* Problem a:
Read the review of Two Brothers below and decide whether each statement agrees with it. For each, answer yes or no and quote the words of the review that decide it.
(i) Simon Phillips directed the production.
(ii) Andrew Bolt called the play a "smug vomit of hate".
(iii) The Sydney Theatre Company staged the play at the Arts Centre Playhouse.

== Passage to read ==

Two Brothers

20 April 2005
Alison Croggon
Theatre Notes

Two Brothers by Hannie Rayson. Directed by Simon Phillips, designed by Stephen Curtis. With Rodney Afif, Caroline Brazier, Diane Craig, Nicholas Eadie, Laura Lattuada, Ben Lawson, Garry McDonald and Hamish Michael. Melbourne Theatre Company at the Arts Centre Playhouse.

Herald Sun instapundit Andrew Bolt seems to have taken his micro-appearance in Two Brothers as the columnist Andrew Blot rather personally. Frothing with self-righteousness and demonstrating his usual uncertain grasp of the difference between fact and fiction, he branded Hannie Rayson's play a "smug vomit of hate".

But he hasn't stopped there: in a quick follow-up, under the startling headline "Hannie's Evil Brew", he diligently researched Ms Rayson's CV in order to attack the "flood of government gold" that has funded her witchy career: the "tax-payer funded" universities, the "tax-payer funded" theatre companies and the "tax-payer funded" literary prizes.

===
== Data extract ==

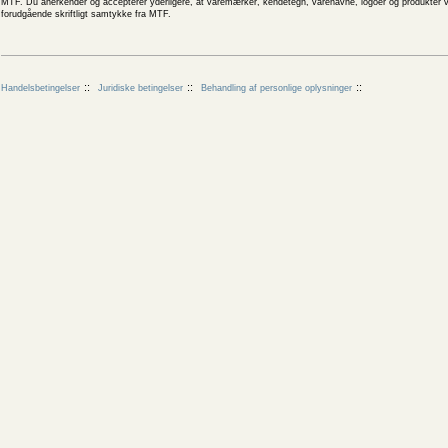
MTF. Du anerkender og accepterer yderligere, at varemærker, kendetegn, varenavne, logoer og produkter v
forudgående skriftligt samtykke fra MTF.
Handelsbetingelser
Juridiske betingelser
Behandling af personlige oplysninger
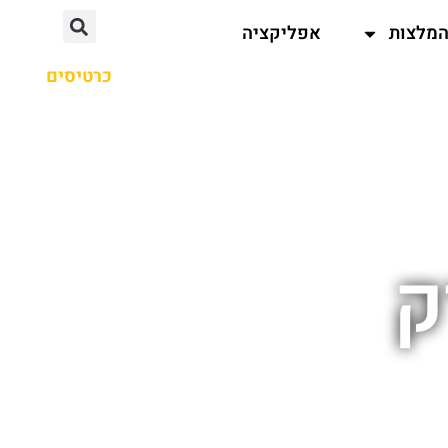
מלצות
אפליקציה
כרטיסים
ק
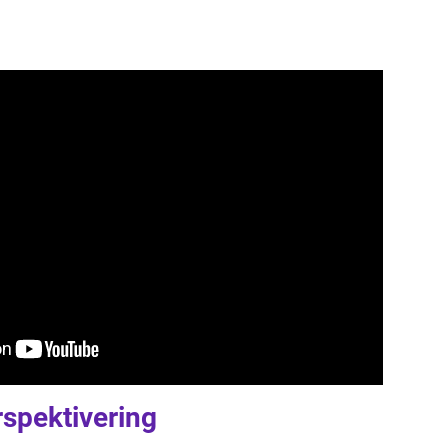
spektivering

===

* Problem b: Swap "MTF" for "selskabet" throughout the text read from the records above, and change nothing else. Leave the pictures out.

* Reply a:
(i) Yes: "Directed by Simon Phillips"
(ii) Yes: "he branded Hannie Rayson's play a "smug vomit of hate""
(iii) No: "Melbourne Theatre Company at the Arts Centre Playhouse."

* Reply b:
selskabet. Du anerkender og accepterer yderligere, at varemærker, kendetegn, varenavne, logoer og produkter v
forudgående skriftligt samtykke fra selskabet.
Handelsbetingelser
Juridiske betingelser
Behandling af personlige oplysninger
מלצות
אפליקציה
כרטיסים
ק
spektivering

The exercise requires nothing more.